Jones wrote the note in the hope that corporate IT buyers would pay closer attention to such contracts before signing up.

The paper noted that vendors will often "insist" on sticking to template contracts for perpetual licenses to protect their intellectual property rights. Jones does not suggest that vendor's deliberately include misleading information, but rather he suggested that many of these template contracts are already decades out of date let alone flexible enough to anticipate future technological change.

The future impact of technologies such as virtualisation, business models such as cloud computing and methodologies such as Service Orientated Architecture need to be considered in future contracts.

Software sourcing professionals miss these key clauses, he said, because they feel "stuck between the internal customer that has the technical knowledge but runs away from legalese, the legal advisor that lacks the software domain expertise, and the software vendors that are percieved to be inflexible and unreasonable."

But Jones said software vendors desperate to make a sale will always "respond well to reasonable, well-argued requests" to alter the standard template agreement before the two parties sign.

And of course, like any contract, any promises the vendor makes are only good once on paper. Best get it in writing.

FOUR COMMON LICENSING TRAPS TO AVOID

DEFINITIONS

Jones' paper also advised end users to read the definitions used in contracts. He cited an IBM license, for example, in which "concurrent users" was not defined as commonly considered (the number of people assigned to use it) but on the peak number of database sessions.

Jones also noted that some vendors - the main offender being Microsoft - don't even include definitions on the contract itself, but refer to an external document called a Product Use Rights (PUR) guide that is updated at the vendor's whim.

LIMITS ON VIRTUALISATION

Many contracts also still apply licenses to each physical server on which it is installed, he said, without taking into account that an equal amount of applications today are deployed on virtual servers.

Buyers "should not assume that software houses will apply reasonable policies" in such situations, Jones said. "Some will enforce the letter of agreement" and even those attempting to pose as being reasonable will do so "if the customer signs a contract amendment and agrees to other conditions."

USAGE LIMITS

The paper also advises buyers to include the right to subsidiaries or third party hosting companies to use the same software licensed by the parent company signing the contract. It should also ensure it has an international right to use the software, not simply one for the country in which the deal was negotiated.

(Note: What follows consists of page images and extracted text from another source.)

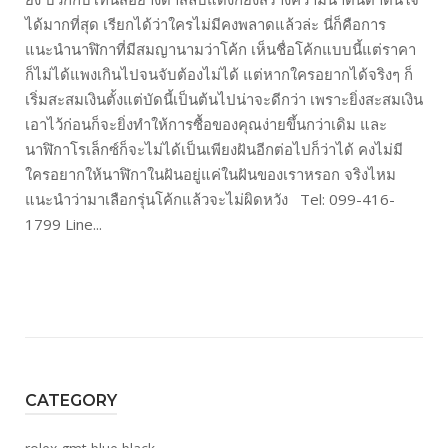
ได้มากที่สุด เรียกได้ว่าใครไม่มีคงพลาดแล้วล่ะ นี่ก็คือการ
แนะนำนาฬิกาที่มีสมญานามว่าโค้ก เห็นชื่อโค้กแบบนี้แต่ราคา
ก็ไม่ได้แพงเกินไปจนจับต้องไม่ได้ แต่หากใครอยากได้จริงๆ ก็
เริ่มสะสมเงินตั้งแต่บัดนี้เป็นต้นไปน่าจะดีกว่า เพราะยิ่งสะสมเงิน
เอาไว้ก่อนก็จะยิ่งทำให้การซื้อของคุณง่ายขึ้นกว่าเดิม และ
นาฬิกาโรเล็กซ์ก็จะไม่ได้เป็นเพียงฝันอีกต่อไปก็ว่าได้ คงไม่มี
ใครอยากให้นาฬิกาในฝันอยู่แค่ในฝันของเราหรอก จริงไหม
แนะนำว่ามาเลือกรุ่นโค้กแล้วจะไม่ผิดหวัง Tel: 099-416-
1799 Line...
CATEGORY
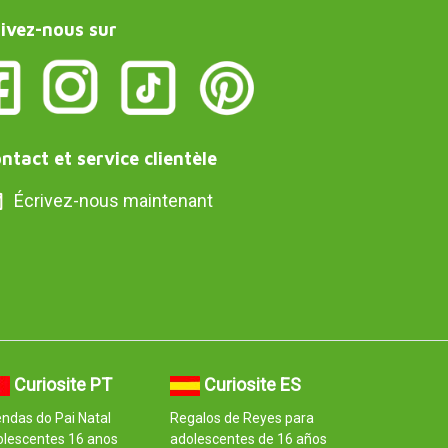
ivez-nous sur
ntact et service clientèle
Écrivez-nous maintenant
Curiosite PT
Curiosite ES
ndas do Pai Natal
Regalos de Reyes para
olescentes 16 anos
adolescentes de 16 años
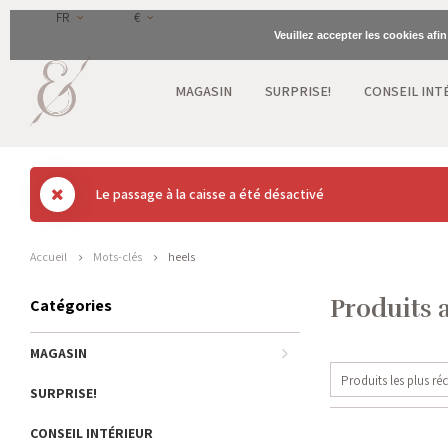
FR
€
Veuillez accepter les cookies afi
MAGASIN
SURPRISE!
CONSEIL INT
Le passage à la caisse a été désactivé
Accueil
Mots-clés
heels
Produits 
Catégories
MAGASIN
Produits les plus ré
SURPRISE!
CONSEIL INTÉRIEUR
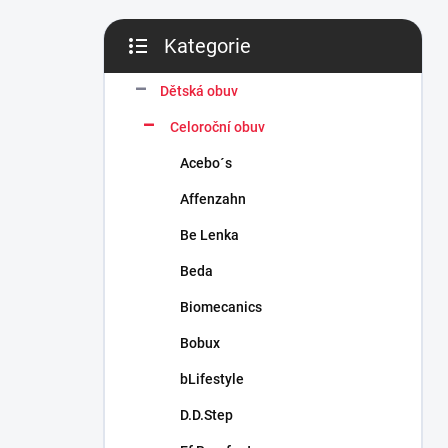
n
í
Kategorie
p
Přeskočit
a
kategorie
n
Dětská obuv
e
Celoroční obuv
l
Acebo´s
Affenzahn
Be Lenka
Beda
Biomecanics
Bobux
bLifestyle
D.D.Step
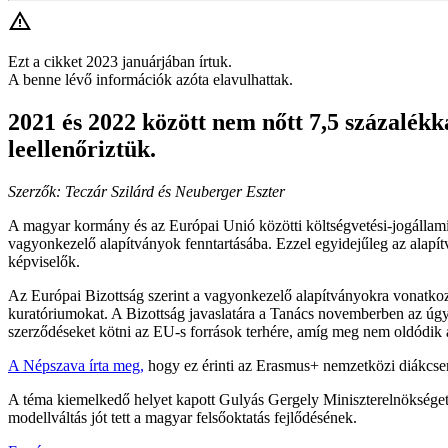
Ezt a cikket 2023 januárjában írtuk.
A benne lévő információk azóta elavulhattak.
2021 és 2022 között nem nőtt 7,5 százalékkal
leellenőriztük.
Szerzők: Teczár Szilárd és Neuberger Eszter
A magyar kormány és az Európai Unió közötti költségvetési-jogállami
vagyonkezelő alapítványok fenntartásába. Ezzel egyidejűleg az alapít
képviselők.
Az Európai Bizottság szerint a vagyonkezelő alapítványokra vonatkozó 
kuratóriumokat. A Bizottság javaslatára a Tanács novemberben az úgyn
szerződéseket kötni az EU-s források terhére, amíg meg nem oldódik 
A Népszava írta meg,
hogy ez érinti az Erasmus+ nemzetközi diákcser
A téma kiemelkedő helyet kapott Gulyás Gergely Miniszterelnökséget v
modellváltás jót tett a magyar felsőoktatás fejlődésének.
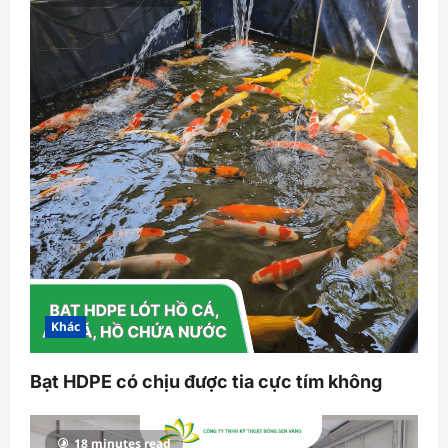
Khác
Bạt HDPE có chịu được tia cực tím không
18 minutes read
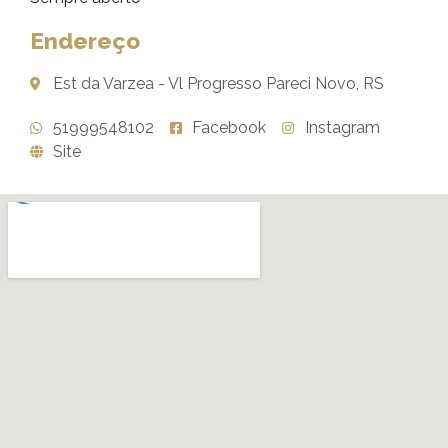
Endereço
Est da Varzea - Vl Progresso Pareci Novo, RS
51999548102
Facebook
Instagram
Site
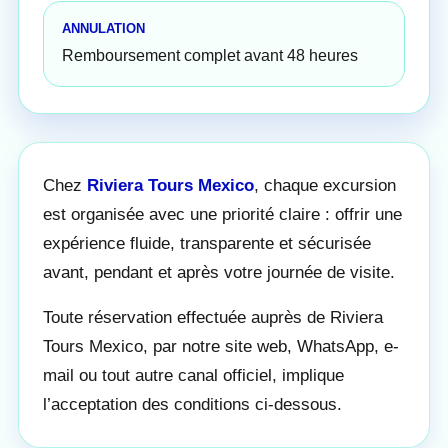
ANNULATION
Remboursement complet avant 48 heures
Chez
Riviera Tours Mexico
, chaque excursion
est organisée avec une priorité claire : offrir une
expérience fluide, transparente et sécurisée
avant, pendant et après votre journée de visite.
Toute réservation effectuée auprès de Riviera
Tours Mexico, par notre site web, WhatsApp, e-
mail ou tout autre canal officiel, implique
l’acceptation des conditions ci-dessous.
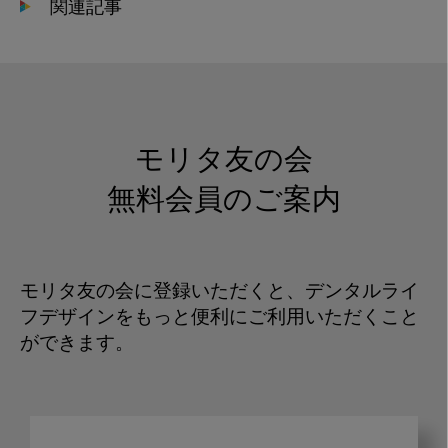
関連記事
モリタ友の会
無料会員のご案内
モリタ友の会に登録いただくと、デンタルライ
フデザインをもっと便利にご利用いただくこと
ができます。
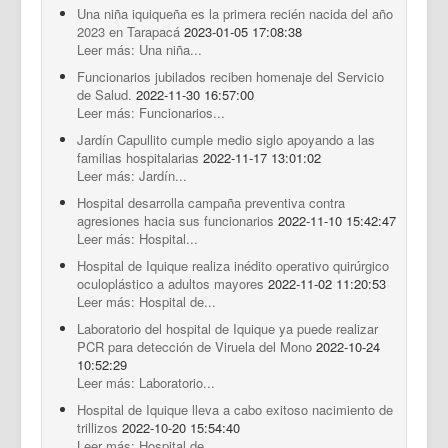
Una niña iquiqueña es la primera recién nacida del año
2023 en Tarapacá
2023-01-05 17:08:38
Leer más: Una niña...
Funcionarios jubilados reciben homenaje del Servicio
de Salud.
2022-11-30 16:57:00
Leer más: Funcionarios...
Jardín Capullito cumple medio siglo apoyando a las
familias hospitalarias
2022-11-17 13:01:02
Leer más: Jardín...
Hospital desarrolla campaña preventiva contra
agresiones hacia sus funcionarios
2022-11-10 15:42:47
Leer más: Hospital...
Hospital de Iquique realiza inédito operativo quirúrgico
oculoplástico a adultos mayores
2022-11-02 11:20:53
Leer más: Hospital de...
Laboratorio del hospital de Iquique ya puede realizar
PCR para detección de Viruela del Mono
2022-10-24
10:52:29
Leer más: Laboratorio...
Hospital de Iquique lleva a cabo exitoso nacimiento de
trillizos
2022-10-20 15:54:40
Leer más: Hospital de...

Jones also noted that some software vendors placed restrictions on what hardware or operating system an application ran on - with one business intelligence vendor charging a 33 percent premium on its license should an end user swap out for better infrastructure.

This, he said, was clearly "unreasonable" and should be struck from any contract.

IS THIS WHAT I PAID FOR?

Buyers should also be careful that the contract includes all the functions demonstrated during the tender and sales process, and that none of these are omitted when the price is bargained.